[Document images paired with their source code]
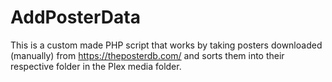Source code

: # AddPosterData
This is a custom made PHP script that works by taking posters downloaded (manually) from https://theposterdb.com/ and sorts them into their respective folder in the Plex media folder.
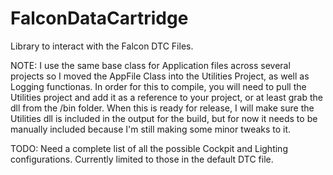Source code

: # FalconDataCartridge
Library to interact with the Falcon DTC Files.

NOTE: I use the same base class for Application files across several projects so I moved the AppFile Class into the Utilities Project, as well as Logging functionas. In order for this to compile, you will need to pull the Utilities project and add it as a reference to your project, or at least grab the dll from the /bin folder. When this is ready for release, I will make sure the Utilities dll is included in the output for the build, but for now it needs to be manually included because I'm still making some minor tweaks to it.

TODO: Need a complete list of all the possible Cockpit and Lighting configurations. Currently limited to those in the default DTC file.

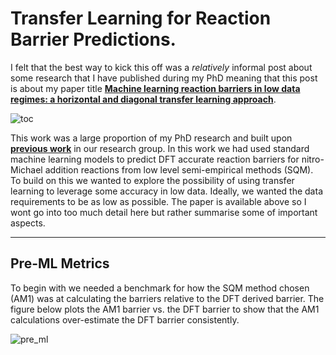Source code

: # Transfer Learning for Reaction Barrier Predictions.

I felt that the best way to kick this off was a *relatively* informal post about some research that I have published during my PhD meaning that this post is about my paper title **[Machine learning reaction barriers in low data regimes: a horizontal and diagonal transfer learning approach](https://doi.org/10.1039/D3DD00085K)**. 

![toc](docs/assets/abstract_image.jpg)

This work was a large proportion of my PhD research and built upon **[previous work](https://doi.org/10.1039/D2SC02925A)** in our research group. In this work we had used standard machine learning models to predict DFT accurate reaction barriers for nitro-Michael addition reactions from low level semi-empirical methods (SQM). To build on this we wanted to explore the possibility of using transfer learning to leverage some accuracy in low data. Ideally, we wanted the data requirements to be as low as possible. The paper is available above so I wont go into too much detail here but rather summarise some of important aspects.

---

## Pre-ML Metrics

To begin with we needed a benchmark for how the SQM method chosen (AM1) was at calculating the barriers relative to the DFT derived barrier. The figure below plots the AM1 barrier vs. the DFT barrier to show that the AM1 calculations over-estimate the DFT barrier consistently.



![pre_ml](docs/assets/endo_am1_preml.jpg)


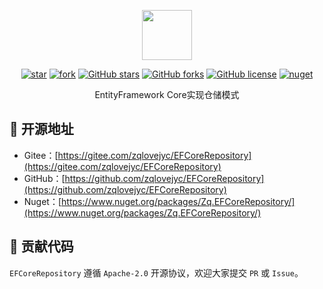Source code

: <p></p>
<p></p>

<p align="center">
<img src="https://zqlovejyc.gitee.io/zqutils-js/Images/EF.png" height="80"/>
</p>

<div align="center">

[![star](https://gitee.com/zqlovejyc/EFCoreRepository/badge/star.svg)](https://gitee.com/zqlovejyc/EFCoreRepository/stargazers) [![fork](https://gitee.com/zqlovejyc/EFCoreRepository/badge/fork.svg)](https://gitee.com/zqlovejyc/EFCoreRepository/members) [![GitHub stars](https://img.shields.io/github/stars/zqlovejyc/EFCoreRepository?logo=github)](https://github.com/zqlovejyc/EFCoreRepository/stargazers) [![GitHub forks](https://img.shields.io/github/forks/zqlovejyc/EFCoreRepository?logo=github)](https://github.com/zqlovejyc/EFCoreRepository/network) [![GitHub license](https://img.shields.io/badge/license-Apache2-yellow)](https://github.com/zqlovejyc/EFCoreRepository/blob/master/LICENSE) [![nuget](https://img.shields.io/nuget/v/Zq.EFCoreRepository.svg?cacheSeconds=10800)](https://www.nuget.org/packages/Zq.EFCoreRepository)

</div>

<p></p>

<div align="center">

EntityFramework Core实现仓储模式

</div>


## 🌭 开源地址

- Gitee：[https://gitee.com/zqlovejyc/EFCoreRepository](https://gitee.com/zqlovejyc/EFCoreRepository)
- GitHub：[https://github.com/zqlovejyc/EFCoreRepository](https://github.com/zqlovejyc/EFCoreRepository)
- Nuget：[https://www.nuget.org/packages/Zq.EFCoreRepository/](https://www.nuget.org/packages/Zq.EFCoreRepository/)

## 🍻 贡献代码

`EFCoreRepository` 遵循 `Apache-2.0` 开源协议，欢迎大家提交 `PR` 或 `Issue`。
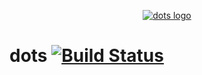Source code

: <p align="center">
  <a href="https://themer.dev">
    <img src="https://rzhao.io/img/dotfiles/dotfiles.png" alt="dots logo" />
  </a>
</p>

# dots [![Build Status](https://travis-ci.org/mitinarseny/dots.svg?branch=master)](https://travis-ci.org/mitinarseny/dots)


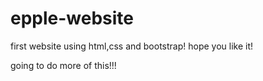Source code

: # epple-website
first website using html,css and bootstrap! hope you like it!

going to do more of this!!!
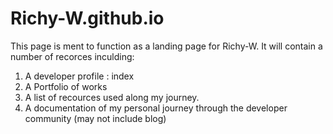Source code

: # Richy-W.github.io

This page is ment to function as a landing page for Richy-W.
It will contain a number of recorces inculding: 
 1) A developer profile : index
 2) A Portfolio of works
 3) A list of recources used along my journey.
 4) A documentation of my personal journey through the developer community (may not include blog)
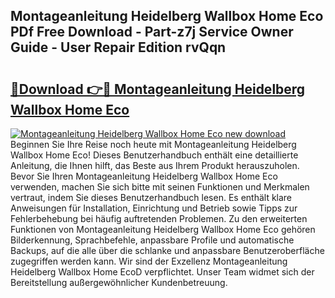 ## Montageanleitung Heidelberg Wallbox Home Eco PDf Free Download - Part-z7j Service Owner Guide - User Repair Edition rvQqn

# <h2><a href="http://df7ifc.blite.top/?on=Montageanleitung+Heidelberg+Wallbox+Home+Eco">🔗Download 👉🔴 Montageanleitung Heidelberg Wallbox Home Eco</a></h2>

[![Montageanleitung Heidelberg Wallbox Home Eco new download](https://i.imgur.com/lujVjoI.png)](http://df7ifc.blite.top/?on=Montageanleitung+Heidelberg+Wallbox+Home+Eco)
Beginnen Sie Ihre Reise noch heute mit Montageanleitung Heidelberg Wallbox Home Eco! Dieses Benutzerhandbuch enthält eine detaillierte Anleitung, die Ihnen hilft, das Beste aus Ihrem Produkt herauszuholen. Bevor Sie Ihren Montageanleitung Heidelberg Wallbox Home Eco verwenden, machen Sie sich bitte mit seinen Funktionen und Merkmalen vertraut, indem Sie dieses Benutzerhandbuch lesen. Es enthält klare Anweisungen für Installation, Einrichtung und Betrieb sowie Tipps zur Fehlerbehebung bei häufig auftretenden Problemen. Zu den erweiterten Funktionen von Montageanleitung Heidelberg Wallbox Home Eco gehören Bilderkennung, Sprachbefehle, anpassbare Profile und automatische Backups, auf die alle über die schlanke und anpassbare Benutzeroberfläche zugegriffen werden kann. Wir sind der Exzellenz Montageanleitung Heidelberg Wallbox Home EcoD verpflichtet. Unser Team widmet sich der Bereitstellung außergewöhnlicher Kundenbetreuung.
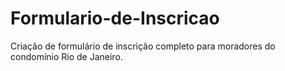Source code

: # Formulario-de-Inscricao
 Criação de formulário de inscrição completo para moradores do condomínio Rio de Janeiro.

▶ Requirement: Pull out every line of the items above that contains the string "docs".

▶ Exercise solution:
![toc](docs/assets/abstract_image.jpg)
![pre_ml](docs/assets/endo_am1_preml.jpg)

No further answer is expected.